Quand Ferdinand Piëch, le grand patron du groupe Volkswagen, annonce au tournant des années 2000 son plan pour Bugatti, tout le monde rigole : un moteur W16, 1 001 chevaux, plus de 400 km/h en pointe, le tout avec le confort d'un palace. "Impossible", disaient les ingénieurs. Pour briser les lois de la physique, Bugatti a dû créer des outils sur mesure. C'est là qu'entre en scène le châssis 5.1, l'un des six prototypes de pré-série conçus pour essuyer les plâtres et inventer le segment des hypercars.

Ce châssis n'a pas connu la vie feutrée des garages chauffés de Monaco. Son truc à lui, c'était plutôt l'enfer des salins du Nevada. C'est sous un soleil de plomb et par des températures étouffantes que la 5.1 a été poussée dans ses derniers retranchements pour valider l'aérodynamique et le refroidissement du monstre. À son volant, le Dr Wolfgang Schreiber y a notamment peaufiné le fonctionnement de la boîte DSG à double embrayage et 7 rapports, la seule capable de ne pas exploser sous les 1 250 Nm de couple du W16.
De l'ombre des tests à la lumière des projecteurs
Une fois les séances de torture terminées, le châssis 5.1 a entamé une seconde vie : celle d'ambassadeur. En septembre 2005, c'est elle que l'on voit sur les routes sinueuses de Sicile pour la présentation mondiale aux médias, avec Ferdinand Piëch lui-même à son bord.

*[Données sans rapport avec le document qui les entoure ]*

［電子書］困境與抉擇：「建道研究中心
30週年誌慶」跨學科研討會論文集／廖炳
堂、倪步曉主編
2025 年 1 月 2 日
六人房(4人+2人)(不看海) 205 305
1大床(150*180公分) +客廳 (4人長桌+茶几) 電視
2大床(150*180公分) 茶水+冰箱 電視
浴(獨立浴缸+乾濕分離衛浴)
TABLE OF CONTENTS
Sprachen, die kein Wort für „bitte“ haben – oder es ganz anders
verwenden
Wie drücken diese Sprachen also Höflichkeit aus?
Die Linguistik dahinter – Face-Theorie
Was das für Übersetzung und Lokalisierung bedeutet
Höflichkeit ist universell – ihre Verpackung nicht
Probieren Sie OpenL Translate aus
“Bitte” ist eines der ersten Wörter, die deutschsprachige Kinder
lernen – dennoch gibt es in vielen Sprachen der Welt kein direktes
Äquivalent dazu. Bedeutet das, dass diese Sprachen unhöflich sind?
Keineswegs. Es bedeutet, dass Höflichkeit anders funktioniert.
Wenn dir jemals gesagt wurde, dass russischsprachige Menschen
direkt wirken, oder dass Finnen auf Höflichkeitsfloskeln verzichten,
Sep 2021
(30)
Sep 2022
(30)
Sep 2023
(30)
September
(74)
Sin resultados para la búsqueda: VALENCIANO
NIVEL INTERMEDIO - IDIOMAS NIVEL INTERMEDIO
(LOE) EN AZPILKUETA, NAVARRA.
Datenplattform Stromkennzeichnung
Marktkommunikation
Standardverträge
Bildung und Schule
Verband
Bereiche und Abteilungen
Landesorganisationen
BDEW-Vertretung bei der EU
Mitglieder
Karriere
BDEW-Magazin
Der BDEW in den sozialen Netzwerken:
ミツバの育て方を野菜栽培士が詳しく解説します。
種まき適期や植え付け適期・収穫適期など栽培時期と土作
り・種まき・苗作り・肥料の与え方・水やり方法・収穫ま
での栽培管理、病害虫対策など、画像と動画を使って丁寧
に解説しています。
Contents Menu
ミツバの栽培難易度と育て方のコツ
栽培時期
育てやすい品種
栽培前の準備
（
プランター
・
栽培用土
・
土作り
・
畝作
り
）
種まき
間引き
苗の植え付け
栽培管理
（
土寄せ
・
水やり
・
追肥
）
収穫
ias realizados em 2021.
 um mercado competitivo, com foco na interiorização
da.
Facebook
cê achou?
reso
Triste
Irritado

La voiture va ensuite évoluer au gré des besoins de la marque. Présentée aux USA (de Pebble Beach à San Diego), elle change plusieurs fois de visage : elle reçoit d'abord des sièges en soie et un bloc moteur monochrome, puis un intérieur noir profond en 2007 pour coller aux futures spécifications des clients. Après avoir encaissé plus de 21 000 kilomètres de tests intensifs – un exploit absolu pour un tel prototype –, la 5.1 retourne enfin à Molsheim en 2008. L'Atelier lui offre alors sa mise en conformité définitive avec les standards de série pour qu'elle puisse enfin être vendue.
L'avis de la rédac'
Ce que l'on en pense : Grâce au programme officiel La Maison Pur Sang, qui a fouillé les archives pour certifier son histoire, ce châssis 5.1 vient de refaire surface au prestigieux Concorso d’Eleganza Villa d’Este. Et c'est une claque. À une époque où les constructeurs détruisent ou cachent leurs prototypes de développement, voir cette Veyron "laboratoire" briller sous le soleil italien aux côtés des Type 57C et EB110 rappelle à quel point cette voiture a été un séisme technologique. Elle n'est pas seulement une pièce de collection à plusieurs millions ; elle est le témoin vivant, avec ses rides et son passé d'essayeuse, d'une époque où l'automobile n'avait pas peur d'être démesurée. Respect.